We also use can't when we stay in relationships that we feel we should be in but that we secretly know are not working. I took a long time to end the relationship with my accomplished boyfriend because I felt I couldn't let him or my family down. "I can't leave ..." is what I told my therapist. My reasons were based in part on my deep affection for this guy, in part on guilt. My can't reasons were fear based, as can't rarely comes from an empowering place.

During this period, I remember wondering if I was happy. (Here's a hint: If you're trying to figure out if you're happy, you probably aren't.) I felt completely overwhelmed by the idea of making a decision about my relationship. I was a passive participant in the situation instead of owning my part in the decision and the direction I wanted my life to take.

If I had been truly honest in those moments, I would have admitted, "I won't leave this because I'm scared I'll regret it and scared I'll let everyone down. I want to feel something I do not feel with this person."

When you shift your language--from should to want and from can't to won't-- you will hear your disclaimers and excuses and will be able to start taking ownership of your choices.

This is when change happens.

Meet Your Gremlin

At various points in the day, your left brain produces some mind chatter that influences your attitude and helps you make decisions. Research on brain activity shows that the left hemisphere is most responsible for analytical thinking and logical reasoning. The right brain is more imaginative and focuses on the big picture over the details. The left-brain inner dialogue can either act as your cheerleader ("You're going to ace the job interview--you deserve this position!") or play the role of your gremlin ("You're a fraud. Who do you think you are, applying for this job?").

The gremlin's role is to sabotage your dreams, goals, and desires. Even the most optimistic person gets visited by her gremlin occasionally. Not surprisingly, your gremlin's best buds are should and can't.

Have you ever been close to something that you worked hard to get, and then, just before it started, you were greeted by a nasty inner voice telling you that you were going to fail? That's the gremlin. It most often wakes up when you are close to a want, perhaps because the stakes are so high. I remember the day before I started to host a show--a dream job for me. I thought about how horrible I'd look in the wardrobe, how stupid I'd sound on camera, and how I wasn't cut out for the job. I had worked for years to get to that point in my career, including going to school for broadcast journalism, but just before I started filming, I made myself sick with worry and almost had to cancel the shoot.

My client Rebecca described her gremlin's voice as that of a 90-year-old smoker who can hardly breathe. I asked Rebecca if she felt suffocated by this voice. "I can't tell. I've known her for so long, she's really familiar," Rebecca mused, adding, "but she's really a pain in the ass." As we spoke, Rebecca realized that her 90-year-old gremlin practically woke her up each morning, telling her there wouldn't be enough hours in the day to reach her goals. And my client wondered why she felt overwhelmed every day!

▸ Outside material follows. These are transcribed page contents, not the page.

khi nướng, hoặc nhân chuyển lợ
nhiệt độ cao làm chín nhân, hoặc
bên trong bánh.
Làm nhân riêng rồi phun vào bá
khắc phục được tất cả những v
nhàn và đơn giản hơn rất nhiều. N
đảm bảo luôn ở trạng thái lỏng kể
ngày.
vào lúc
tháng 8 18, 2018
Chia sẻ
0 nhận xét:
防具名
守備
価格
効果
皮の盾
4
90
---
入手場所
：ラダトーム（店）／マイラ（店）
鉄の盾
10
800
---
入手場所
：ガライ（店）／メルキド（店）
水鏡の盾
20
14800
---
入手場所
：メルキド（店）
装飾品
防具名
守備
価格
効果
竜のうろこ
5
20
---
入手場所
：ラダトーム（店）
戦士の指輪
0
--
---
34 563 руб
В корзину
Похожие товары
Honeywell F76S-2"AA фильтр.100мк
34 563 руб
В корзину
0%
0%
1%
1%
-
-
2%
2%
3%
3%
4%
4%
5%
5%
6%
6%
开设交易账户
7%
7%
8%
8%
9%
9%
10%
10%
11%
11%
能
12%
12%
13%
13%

We are all entitled to insecurities and self-doubt; however, when this voice prevents you from engaging in life in a vibrant way, it's time to tackle your gremlin. This negative voice will try to convince you that it has your best interests in mind--but it never does.

I have a rule in this book: When you hear your gremlin's voice saying that you suck and that you shouldn't try something new or that you can't stop doing something you don't enjoy or that you should be doing something else, take note. Don't be fooled into thinking your gremlin is serving you. There is a difference between thoughtful introspection and unnecessary criticism. The way to distinguish between the two of them is to weigh what you are learning from each.

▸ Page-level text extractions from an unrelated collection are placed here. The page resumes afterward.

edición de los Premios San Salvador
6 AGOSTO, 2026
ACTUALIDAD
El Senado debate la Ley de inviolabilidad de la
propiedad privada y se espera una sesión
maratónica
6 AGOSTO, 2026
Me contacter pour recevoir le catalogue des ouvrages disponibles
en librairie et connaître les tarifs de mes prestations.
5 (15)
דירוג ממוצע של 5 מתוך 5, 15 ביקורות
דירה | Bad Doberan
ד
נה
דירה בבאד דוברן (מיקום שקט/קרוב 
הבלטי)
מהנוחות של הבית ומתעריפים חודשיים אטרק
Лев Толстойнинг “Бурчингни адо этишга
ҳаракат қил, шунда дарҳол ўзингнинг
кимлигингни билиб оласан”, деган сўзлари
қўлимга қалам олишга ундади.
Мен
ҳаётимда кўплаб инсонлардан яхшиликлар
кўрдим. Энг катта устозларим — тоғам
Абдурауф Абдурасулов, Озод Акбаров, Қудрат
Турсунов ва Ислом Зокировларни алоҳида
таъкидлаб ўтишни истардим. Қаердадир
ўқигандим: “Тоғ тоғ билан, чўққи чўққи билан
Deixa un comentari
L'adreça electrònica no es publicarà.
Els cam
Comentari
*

If your inner voice is putting you down, passing superficial judgment on someone else, or offering unhelpful insights, it's probably negatively affecting your outlook. Ask your gremlin to step aside. The most effective way to tackle a gremlin is to have a conversation with it and put it in its place!

Here's an example of a script to tackle a dating gremlin.

* Gremlin: Why would this guy like you? He has a million choices, so don't count on him. You're going to get hurt.